━━ Extracted material ━━

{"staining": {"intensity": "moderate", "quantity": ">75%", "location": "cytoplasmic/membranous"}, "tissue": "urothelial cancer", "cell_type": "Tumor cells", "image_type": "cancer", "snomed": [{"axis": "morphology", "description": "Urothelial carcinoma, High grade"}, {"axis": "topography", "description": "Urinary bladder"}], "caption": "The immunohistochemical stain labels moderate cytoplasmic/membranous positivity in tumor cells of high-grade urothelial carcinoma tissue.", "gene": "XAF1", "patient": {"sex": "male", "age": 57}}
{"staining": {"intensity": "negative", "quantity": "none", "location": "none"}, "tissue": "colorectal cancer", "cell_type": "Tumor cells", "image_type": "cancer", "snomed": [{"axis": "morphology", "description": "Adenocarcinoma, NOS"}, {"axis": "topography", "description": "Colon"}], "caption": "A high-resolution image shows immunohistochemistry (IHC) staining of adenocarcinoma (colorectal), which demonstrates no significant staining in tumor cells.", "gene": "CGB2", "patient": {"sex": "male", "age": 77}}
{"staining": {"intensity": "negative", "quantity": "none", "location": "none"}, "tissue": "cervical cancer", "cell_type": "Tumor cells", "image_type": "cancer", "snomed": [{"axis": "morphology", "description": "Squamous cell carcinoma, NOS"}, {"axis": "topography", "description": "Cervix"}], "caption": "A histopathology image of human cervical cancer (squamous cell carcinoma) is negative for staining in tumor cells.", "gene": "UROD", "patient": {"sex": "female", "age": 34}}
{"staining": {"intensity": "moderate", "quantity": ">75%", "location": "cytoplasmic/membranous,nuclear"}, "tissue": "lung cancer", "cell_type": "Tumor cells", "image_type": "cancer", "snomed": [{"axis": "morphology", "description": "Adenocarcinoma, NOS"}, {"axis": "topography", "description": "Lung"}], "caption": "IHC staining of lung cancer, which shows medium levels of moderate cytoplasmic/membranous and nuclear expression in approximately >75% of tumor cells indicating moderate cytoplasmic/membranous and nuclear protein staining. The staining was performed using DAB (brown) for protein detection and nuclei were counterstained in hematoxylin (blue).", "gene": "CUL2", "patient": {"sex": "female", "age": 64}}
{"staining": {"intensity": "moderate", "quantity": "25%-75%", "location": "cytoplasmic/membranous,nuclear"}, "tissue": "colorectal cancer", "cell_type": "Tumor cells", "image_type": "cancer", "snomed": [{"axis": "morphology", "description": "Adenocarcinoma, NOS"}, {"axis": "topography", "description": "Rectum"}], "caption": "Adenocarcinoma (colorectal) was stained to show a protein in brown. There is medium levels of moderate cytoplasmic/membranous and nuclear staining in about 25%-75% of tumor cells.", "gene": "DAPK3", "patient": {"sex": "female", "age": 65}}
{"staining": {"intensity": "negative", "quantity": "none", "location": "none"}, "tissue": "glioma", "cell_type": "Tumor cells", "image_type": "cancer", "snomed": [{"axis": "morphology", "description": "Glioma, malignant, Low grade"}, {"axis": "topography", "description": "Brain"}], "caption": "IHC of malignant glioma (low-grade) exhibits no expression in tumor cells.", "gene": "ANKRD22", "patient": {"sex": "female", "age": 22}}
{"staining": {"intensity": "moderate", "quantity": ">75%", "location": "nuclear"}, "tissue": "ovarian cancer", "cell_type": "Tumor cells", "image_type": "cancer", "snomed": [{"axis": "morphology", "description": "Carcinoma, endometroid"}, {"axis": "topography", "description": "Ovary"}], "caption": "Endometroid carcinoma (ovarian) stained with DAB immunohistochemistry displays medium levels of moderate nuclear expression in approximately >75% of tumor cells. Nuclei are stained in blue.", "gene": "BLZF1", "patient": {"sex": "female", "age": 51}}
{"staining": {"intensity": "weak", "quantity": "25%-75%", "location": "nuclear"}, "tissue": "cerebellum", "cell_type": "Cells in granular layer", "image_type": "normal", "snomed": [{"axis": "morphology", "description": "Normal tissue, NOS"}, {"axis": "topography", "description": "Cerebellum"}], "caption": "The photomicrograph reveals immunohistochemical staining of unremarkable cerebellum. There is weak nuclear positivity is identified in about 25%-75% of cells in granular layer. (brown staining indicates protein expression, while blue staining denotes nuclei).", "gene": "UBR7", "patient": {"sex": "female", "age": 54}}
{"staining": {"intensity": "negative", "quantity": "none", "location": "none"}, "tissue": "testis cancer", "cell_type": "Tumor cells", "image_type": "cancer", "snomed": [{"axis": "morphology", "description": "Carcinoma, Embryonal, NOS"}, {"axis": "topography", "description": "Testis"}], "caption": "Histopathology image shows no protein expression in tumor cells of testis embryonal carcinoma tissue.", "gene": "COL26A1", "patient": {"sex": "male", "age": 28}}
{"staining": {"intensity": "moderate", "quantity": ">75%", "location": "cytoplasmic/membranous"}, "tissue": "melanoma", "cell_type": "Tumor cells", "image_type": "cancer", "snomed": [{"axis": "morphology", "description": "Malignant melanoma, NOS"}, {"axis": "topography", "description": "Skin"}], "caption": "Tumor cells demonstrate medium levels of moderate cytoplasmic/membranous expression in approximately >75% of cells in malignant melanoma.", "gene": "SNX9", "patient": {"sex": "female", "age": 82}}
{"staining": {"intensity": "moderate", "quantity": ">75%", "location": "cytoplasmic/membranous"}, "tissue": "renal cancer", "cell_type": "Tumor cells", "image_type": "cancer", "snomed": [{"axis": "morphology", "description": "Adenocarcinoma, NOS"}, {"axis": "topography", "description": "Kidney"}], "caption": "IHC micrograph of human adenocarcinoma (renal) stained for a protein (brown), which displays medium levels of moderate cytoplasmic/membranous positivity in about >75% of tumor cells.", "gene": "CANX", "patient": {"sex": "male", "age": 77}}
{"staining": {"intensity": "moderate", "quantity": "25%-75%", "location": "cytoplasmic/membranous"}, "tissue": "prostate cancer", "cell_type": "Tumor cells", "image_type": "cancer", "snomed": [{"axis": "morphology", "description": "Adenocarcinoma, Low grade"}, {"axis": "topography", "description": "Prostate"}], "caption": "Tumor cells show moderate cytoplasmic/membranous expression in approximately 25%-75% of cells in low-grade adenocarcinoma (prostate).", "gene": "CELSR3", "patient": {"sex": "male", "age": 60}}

━━━

Work item
Copy out every record again, letter for letter.

Result
{"staining": {"intensity": "moderate", "quantity": ">75%", "location": "cytoplasmic/membranous"}, "tissue": "urothelial cancer", "cell_type": "Tumor cells", "image_type": "cancer", "snomed": [{"axis": "morphology", "description": "Urothelial carcinoma, High grade"}, {"axis": "topography", "description": "Urinary bladder"}], "caption": "The immunohistochemical stain labels moderate cytoplasmic/membranous positivity in tumor cells of high-grade urothelial carcinoma tissue.", "gene": "XAF1", "patient": {"sex": "male", "age": 57}}
{"staining": {"intensity": "negative", "quantity": "none", "location": "none"}, "tissue": "colorectal cancer", "cell_type": "Tumor cells", "image_type": "cancer", "snomed": [{"axis": "morphology", "description": "Adenocarcinoma, NOS"}, {"axis": "topography", "description": "Colon"}], "caption": "A high-resolution image shows immunohistochemistry (IHC) staining of adenocarcinoma (colorectal), which demonstrates no significant staining in tumor cells.", "gene": "CGB2", "patient": {"sex": "male", "age": 77}}
{"staining": {"intensity": "negative", "quantity": "none", "location": "none"}, "tissue": "cervical cancer", "cell_type": "Tumor cells", "image_type": "cancer", "snomed": [{"axis": "morphology", "description": "Squamous cell carcinoma, NOS"}, {"axis": "topography", "description": "Cervix"}], "caption": "A histopathology image of human cervical cancer (squamous cell carcinoma) is negative for staining in tumor cells.", "gene": "UROD", "patient": {"sex": "female", "age": 34}}
{"staining": {"intensity": "moderate", "quantity": ">75%", "location": "cytoplasmic/membranous,nuclear"}, "tissue": "lung cancer", "cell_type": "Tumor cells", "image_type": "cancer", "snomed": [{"axis": "morphology", "description": "Adenocarcinoma, NOS"}, {"axis": "topography", "description": "Lung"}], "caption": "IHC staining of lung cancer, which shows medium levels of moderate cytoplasmic/membranous and nuclear expression in approximately >75% of tumor cells indicating moderate cytoplasmic/membranous and nuclear protein staining. The staining was performed using DAB (brown) for protein detection and nuclei were counterstained in hematoxylin (blue).", "gene": "CUL2", "patient": {"sex": "female", "age": 64}}
{"staining": {"intensity": "moderate", "quantity": "25%-75%", "location": "cytoplasmic/membranous,nuclear"}, "tissue": "colorectal cancer", "cell_type": "Tumor cells", "image_type": "cancer", "snomed": [{"axis": "morphology", "description": "Adenocarcinoma, NOS"}, {"axis": "topography", "description": "Rectum"}], "caption": "Adenocarcinoma (colorectal) was stained to show a protein in brown. There is medium levels of moderate cytoplasmic/membranous and nuclear staining in about 25%-75% of tumor cells.", "gene": "DAPK3", "patient": {"sex": "female", "age": 65}}
{"staining": {"intensity": "negative", "quantity": "none", "location": "none"}, "tissue": "glioma", "cell_type": "Tumor cells", "image_type": "cancer", "snomed": [{"axis": "morphology", "description": "Glioma, malignant, Low grade"}, {"axis": "topography", "description": "Brain"}], "caption": "IHC of malignant glioma (low-grade) exhibits no expression in tumor cells.", "gene": "ANKRD22", "patient": {"sex": "female", "age": 22}}
{"staining": {"intensity": "moderate", "quantity": ">75%", "location": "nuclear"}, "tissue": "ovarian cancer", "cell_type": "Tumor cells", "image_type": "cancer", "snomed": [{"axis": "morphology", "description": "Carcinoma, endometroid"}, {"axis": "topography", "description": "Ovary"}], "caption": "Endometroid carcinoma (ovarian) stained with DAB immunohistochemistry displays medium levels of moderate nuclear expression in approximately >75% of tumor cells. Nuclei are stained in blue.", "gene": "BLZF1", "patient": {"sex": "female", "age": 51}}
{"staining": {"intensity": "weak", "quantity": "25%-75%", "location": "nuclear"}, "tissue": "cerebellum", "cell_type": "Cells in granular layer", "image_type": "normal", "snomed": [{"axis": "morphology", "description": "Normal tissue, NOS"}, {"axis": "topography", "description": "Cerebellum"}], "caption": "The photomicrograph reveals immunohistochemical staining of unremarkable cerebellum. There is weak nuclear positivity is identified in about 25%-75% of cells in granular layer. (brown staining indicates protein expression, while blue staining denotes nuclei).", "gene": "UBR7", "patient": {"sex": "female", "age": 54}}
{"staining": {"intensity": "negative", "quantity": "none", "location": "none"}, "tissue": "testis cancer", "cell_type": "Tumor cells", "image_type": "cancer", "snomed": [{"axis": "morphology", "description": "Carcinoma, Embryonal, NOS"}, {"axis": "topography", "description": "Testis"}], "caption": "Histopathology image shows no protein expression in tumor cells of testis embryonal carcinoma tissue.", "gene": "COL26A1", "patient": {"sex": "male", "age": 28}}
{"staining": {"intensity": "moderate", "quantity": ">75%", "location": "cytoplasmic/membranous"}, "tissue": "melanoma", "cell_type": "Tumor cells", "image_type": "cancer", "snomed": [{"axis": "morphology", "description": "Malignant melanoma, NOS"}, {"axis": "topography", "description": "Skin"}], "caption": "Tumor cells demonstrate medium levels of moderate cytoplasmic/membranous expression in approximately >75% of cells in malignant melanoma.", "gene": "SNX9", "patient": {"sex": "female", "age": 82}}
{"staining": {"intensity": "moderate", "quantity": ">75%", "location": "cytoplasmic/membranous"}, "tissue": "renal cancer", "cell_type": "Tumor cells", "image_type": "cancer", "snomed": [{"axis": "morphology", "description": "Adenocarcinoma, NOS"}, {"axis": "topography", "description": "Kidney"}], "caption": "IHC micrograph of human adenocarcinoma (renal) stained for a protein (brown), which displays medium levels of moderate cytoplasmic/membranous positivity in about >75% of tumor cells.", "gene": "CANX", "patient": {"sex": "male", "age": 77}}
{"staining": {"intensity": "moderate", "quantity": "25%-75%", "location": "cytoplasmic/membranous"}, "tissue": "prostate cancer", "cell_type": "Tumor cells", "image_type": "cancer", "snomed": [{"axis": "morphology", "description": "Adenocarcinoma, Low grade"}, {"axis": "topography", "description": "Prostate"}], "caption": "Tumor cells show moderate cytoplasmic/membranous expression in approximately 25%-75% of cells in low-grade adenocarcinoma (prostate).", "gene": "CELSR3", "patient": {"sex": "male", "age": 60}}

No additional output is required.